Another week and another paper for which I feel the need to comment. This time it is not about quality as I am convinced the authors know what they are talking about. In fact they are taxonomic experts for a family of true bugs (Cydnidae) but that doesn't save them from my blog post as I think they unfairly criticized BOLD for doing its job.

Numerous mistakes in taxonomy, the relevance of the taxa names, and species misidentifications in BOLD version 3 were found and, more importantly, similar errors were detected in BOLD version 4 as well. We suggest that if the BOLD system is presumed to be taxonomically trustworthy, it can’t exist without an adequate a priori identification of barcoded specimens. Otherwise, the erroneous data deposited onto the BOLD platform will have a negative impact on studies in which molecular data imported from BOLD are utilized.

Just to clarify, BOLD versions 3 and 4 are just different user interfaces with different sets of tools. The underlying database is the same. But what are we talking about? What's the extent of the problem?

Our search revealed 220 specimens, including 106 specimens with barcodes, so the percent of misidentified specimens is 3.78% for specimens with sequences, and 1.81% for all specimens. If nomenclatural issues are added to the cases of misidentifications, the percentages are 7.55% (specimens with barcodes) and 3.64% (all specimens).

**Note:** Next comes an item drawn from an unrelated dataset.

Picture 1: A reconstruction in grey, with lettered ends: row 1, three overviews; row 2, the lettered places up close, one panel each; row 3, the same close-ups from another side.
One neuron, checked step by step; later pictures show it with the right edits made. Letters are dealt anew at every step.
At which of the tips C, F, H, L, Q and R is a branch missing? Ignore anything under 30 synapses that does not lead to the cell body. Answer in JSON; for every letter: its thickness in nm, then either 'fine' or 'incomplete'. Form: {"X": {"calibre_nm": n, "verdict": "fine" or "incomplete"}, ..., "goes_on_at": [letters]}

It is not my intention to belittle the issue the authors point out. There are some errors they came across and it is good to point those out although I think there are different ways to do that (see below) and certainly without such bold statements as shown at the top of this post. To put it into perspective 3.78% of 106 barcodes out of 5 Million were misidentified. Too much for the authors: any information connected with DNA barcodes and deposited into databases such as GenBank and BOLD should be beyond any suspicion of inaccuracy or unreliability.

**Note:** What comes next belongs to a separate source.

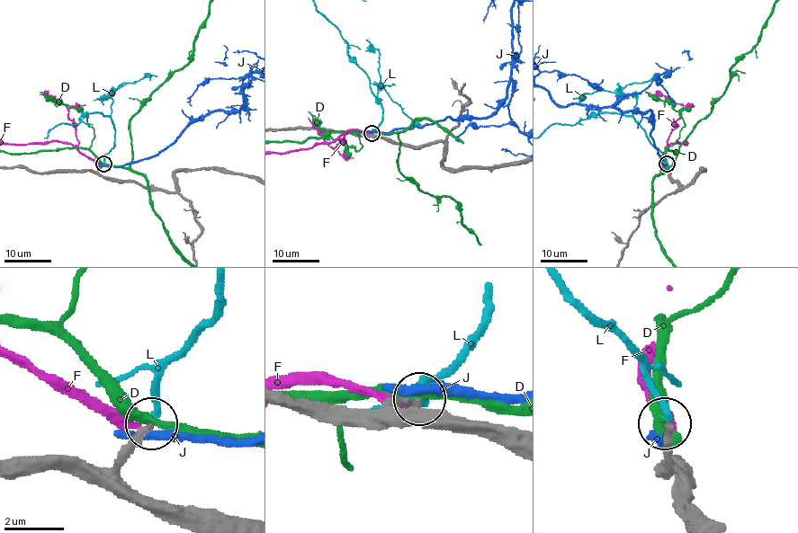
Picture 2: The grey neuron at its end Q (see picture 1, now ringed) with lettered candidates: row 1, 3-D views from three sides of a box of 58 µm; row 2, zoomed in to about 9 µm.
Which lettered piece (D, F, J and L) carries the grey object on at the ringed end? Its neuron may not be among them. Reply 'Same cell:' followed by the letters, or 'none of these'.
Same cell: L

This means error is not an option for the work of a taxonomist and such comments are grist to the mill for those who anxiously keep their BOLD data private as they are afraid that somebody will find a mistake they made and they will be in the pillory for being wrong instead of working with the community to make the data better. 

BOLD is a workbench and not the holder of the all-ultimate taxonomic truth. Actually, BOLD's accuracy depends on its user community and its quality grows with the amount of experts that help building an maintaining it. All the errors listed if meant as improvements of the database are welcome but such errors are by no means different from a misidentified specimen in a museum drawer that might be used for identifying other specimens by direct morphological comparison. Would that justify a paper title such as: In (fill in museum of choice) we trust?"

BOLD needs the input of the user community to minimize error and stay on top of nomenclatural and systematic changes and revisions. To me the most useful thing to do is to stop complaining and start helping. If one finds errors that might hamper future use of the barcode reference library, best is to engage with the community and especially the data owner. BOLD was developed for this kind of interaction. It facilitates dialogue and resulting data improvement. It even has vetted vocabulary and taxonomy controlled by humans. I don't know of any other tool better suited for that, so why a public display of errors in form of a paper? 

But first and foremost - stop bashing BOLD for errors and mistakes made by its users and for enabling the community to actually identify and rectify such errors. Without the detail of information available through this interface, the authors of this paper would have never been able to identify all the problems they listed let alone have a chance to contribute to any solution.